Der Mensch fühlt sich oft durch äußere Umstände zu schlechten Taten verleitet – doch die Verantwortung dafür trägt er am Ende immer selbst

von Rabbiner Jaron Engelmayer  06.07.2023 08:40 Uhr

Die Geschichte, aus der Pinchas schließlich als Held hervorging, setzt da ein, wo die Töchter Moaws und Midians die Israeliten zu verführen begannen, bis diese sich zu Unzucht und Götzendienst hinreißen ließen und daraufhin von der gʼttlichen Strafe getroffen wurden: eine tödliche Seuche, die 24.000 Menschen dahinraffte. Mit Pinchas’ mutiger Tat nahm diese Seuche dann ein Ende (4. Buch Mose 25, 1–9).

Erst sechs Kapitel später, inmitten des Wochenabschnitts Mattot, offenbart uns die Tora, wer eigentlich der Drahtzieher hinter dieser ganzen tragischen Episode war: »Siehe, sie (die Frauen Midians) waren den Kindern Israels auf den Rat des Bileam hin zum Treuebruch am Ewigen wegen Peor (Götzendienst), und die Seuche kam über die Gemeinde des Ewigen« (31,16).

In Wirklichkeit begann die Geschichte viel früher, nämlich, als Bileam noch bei Balak weilte und ihm diesen verruchten Ratschlag gab.

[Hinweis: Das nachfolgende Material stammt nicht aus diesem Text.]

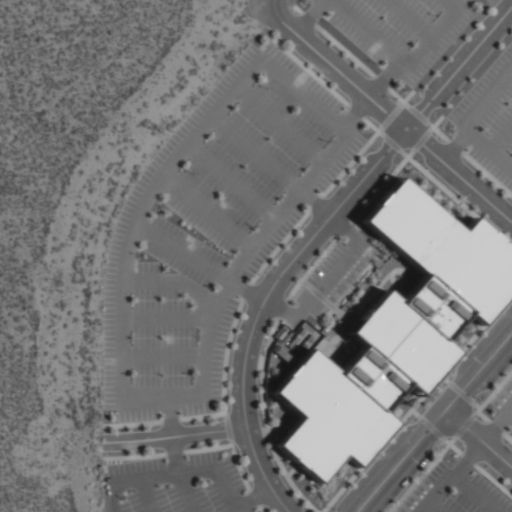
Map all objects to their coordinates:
road: (451, 3)
road: (298, 9)
road: (311, 16)
road: (410, 16)
road: (308, 18)
road: (365, 30)
parking lot: (398, 30)
road: (428, 33)
road: (344, 50)
road: (310, 72)
road: (384, 78)
road: (380, 81)
road: (302, 92)
road: (397, 96)
road: (406, 97)
road: (489, 98)
road: (355, 110)
road: (355, 111)
road: (387, 113)
road: (417, 113)
road: (390, 115)
parking lot: (489, 118)
road: (435, 122)
road: (280, 123)
road: (372, 126)
road: (437, 131)
road: (502, 137)
road: (421, 139)
road: (391, 142)
road: (454, 144)
road: (454, 146)
road: (489, 147)
road: (255, 152)
road: (350, 161)
road: (486, 174)
road: (228, 180)
road: (381, 185)
road: (455, 197)
road: (315, 201)
road: (315, 203)
road: (142, 207)
road: (205, 209)
road: (344, 227)
road: (346, 227)
road: (311, 236)
road: (278, 245)
road: (249, 248)
road: (181, 252)
road: (311, 267)
parking lot: (207, 273)
road: (172, 279)
road: (327, 279)
road: (306, 284)
road: (246, 289)
road: (247, 290)
road: (347, 290)
road: (317, 293)
road: (278, 308)
road: (281, 309)
road: (335, 309)
road: (166, 316)
building: (393, 331)
building: (392, 333)
road: (270, 335)
road: (224, 355)
road: (162, 356)
road: (264, 362)
road: (444, 378)
road: (460, 391)
road: (493, 391)
road: (160, 396)
road: (262, 397)
parking lot: (505, 400)
road: (416, 401)
road: (476, 404)
road: (511, 411)
road: (415, 412)
road: (511, 412)
road: (201, 415)
road: (483, 415)
road: (169, 416)
road: (170, 419)
road: (433, 421)
road: (132, 423)
road: (430, 425)
road: (464, 425)
road: (495, 426)
road: (496, 426)
road: (227, 427)
road: (268, 429)
road: (506, 435)
road: (174, 436)
road: (478, 437)
road: (452, 445)
road: (207, 447)
road: (174, 451)
road: (175, 453)
road: (134, 457)
road: (468, 458)
road: (468, 458)
road: (238, 464)
road: (163, 473)
road: (422, 474)
road: (287, 476)
road: (493, 479)
parking lot: (454, 488)
road: (225, 489)
road: (185, 491)
road: (436, 493)
road: (474, 493)
road: (148, 494)
road: (254, 496)
road: (110, 497)
road: (253, 497)
road: (434, 507)
road: (261, 508)
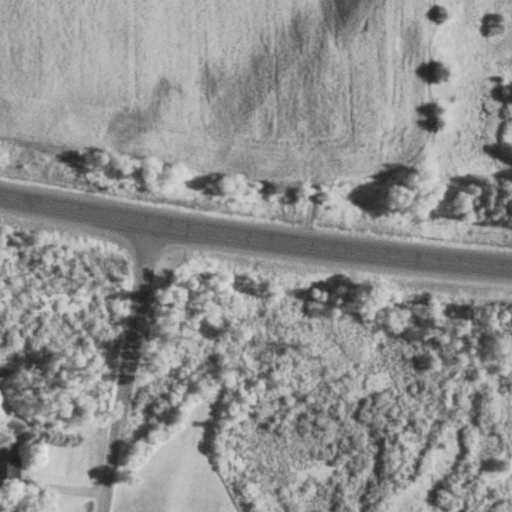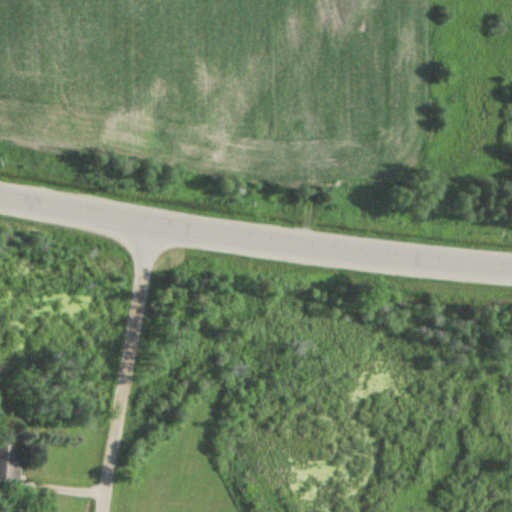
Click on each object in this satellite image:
road: (75, 213)
road: (330, 248)
road: (126, 371)
building: (7, 463)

RATSCHLAG Der mittelalterliche Kommentator Raschi bringt dies tatsächlich an der entsprechenden Stelle an, wo dieser Ratschlag im Vers auch leicht angedeutet wird: »Komm (Balak), ich (Bileam) will dich beraten, was dieses Volk deinem Volk am Ende der Tage antun wird« (24,14). Worauf Raschi kommentiert: »›Komm, ich will dich beraten, was du tun sollst‹ – um welchen Ratschlag handelte es sich? ›Ihr Gʼtt hasst Unzucht …‹ Wisse, dass Bileam diesen Ratschlag gab, um sie mit Unzucht irrezuführen.«

Nicht alle Kommentatoren sind mit Raschis Interpretation einverstanden, dass Bileams Ratschlag bereits hier an der chronologisch richtigen Stelle angedeutet wird. Beide Richtungen lassen jedoch die zentrale Frage offen: Warum offenbart die Tora nicht schon an dieser Stelle ausdrücklich (und nicht bloß per Hinweis, nach Raschis Meinung), sondern erst viel später, wie eingangs erwähnt, dass letztendlich Bileam diese Tragödie verursachte?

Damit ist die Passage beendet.